(Saved data entries)
----
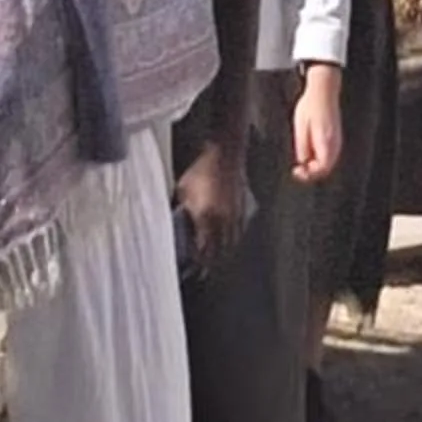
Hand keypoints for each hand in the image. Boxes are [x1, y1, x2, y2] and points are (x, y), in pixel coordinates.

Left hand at [173, 138, 247, 268]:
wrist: (226, 151)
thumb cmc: (201, 169)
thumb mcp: (182, 190)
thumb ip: (181, 211)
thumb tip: (174, 227)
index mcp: (206, 217)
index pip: (203, 251)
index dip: (197, 263)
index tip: (191, 269)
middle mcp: (224, 220)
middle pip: (219, 251)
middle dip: (210, 262)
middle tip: (201, 269)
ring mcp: (237, 214)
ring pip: (232, 242)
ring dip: (222, 251)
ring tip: (214, 257)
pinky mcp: (247, 207)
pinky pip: (240, 229)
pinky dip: (233, 237)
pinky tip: (227, 237)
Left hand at [293, 63, 343, 184]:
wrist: (324, 89)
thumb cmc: (310, 106)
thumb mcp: (300, 127)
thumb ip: (302, 147)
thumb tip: (303, 162)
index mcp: (326, 141)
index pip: (322, 168)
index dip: (309, 175)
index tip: (296, 170)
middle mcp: (335, 142)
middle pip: (327, 167)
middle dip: (312, 172)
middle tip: (298, 168)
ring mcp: (337, 138)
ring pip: (329, 161)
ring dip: (316, 165)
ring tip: (302, 161)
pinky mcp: (336, 135)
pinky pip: (329, 154)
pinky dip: (319, 158)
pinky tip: (309, 152)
----
### Your instructions
Which lines in the data above hold the string "hand"? Show each one.

### Output below
Hand keypoints for each hand in the image. Boxes are [x1, y1, x2, y2] and points are (x, y), in pixel coordinates.
Left hand at [173, 138, 247, 268]:
Left hand at [293, 63, 343, 184]:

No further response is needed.